### WORK ITEM:
Copy the entries exactly. Leave nothing out and add nothing.

# # # #

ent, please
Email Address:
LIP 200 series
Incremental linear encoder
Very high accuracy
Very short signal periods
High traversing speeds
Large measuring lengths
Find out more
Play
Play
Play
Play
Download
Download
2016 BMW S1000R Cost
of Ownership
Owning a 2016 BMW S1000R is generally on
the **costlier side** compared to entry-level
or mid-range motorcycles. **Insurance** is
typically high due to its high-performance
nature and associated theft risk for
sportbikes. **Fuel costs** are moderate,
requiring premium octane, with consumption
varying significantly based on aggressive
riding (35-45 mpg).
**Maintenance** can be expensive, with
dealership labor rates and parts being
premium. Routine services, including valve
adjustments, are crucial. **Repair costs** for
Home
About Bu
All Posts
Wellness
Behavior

# # # #

### RESULT OF THE TASK:
ent, please
Email Address:
LIP 200 series
Incremental linear encoder
Very high accuracy
Very short signal periods
High traversing speeds
Large measuring lengths
Find out more
Play
Play
Play
Play
Download
Download
2016 BMW S1000R Cost
of Ownership
Owning a 2016 BMW S1000R is generally on
the **costlier side** compared to entry-level
or mid-range motorcycles. **Insurance** is
typically high due to its high-performance
nature and associated theft risk for
sportbikes. **Fuel costs** are moderate,
requiring premium octane, with consumption
varying significantly based on aggressive
riding (35-45 mpg).
**Maintenance** can be expensive, with
dealership labor rates and parts being
premium. Routine services, including valve
adjustments, are crucial. **Repair costs** for
Home
About Bu
All Posts
Wellness
Behavior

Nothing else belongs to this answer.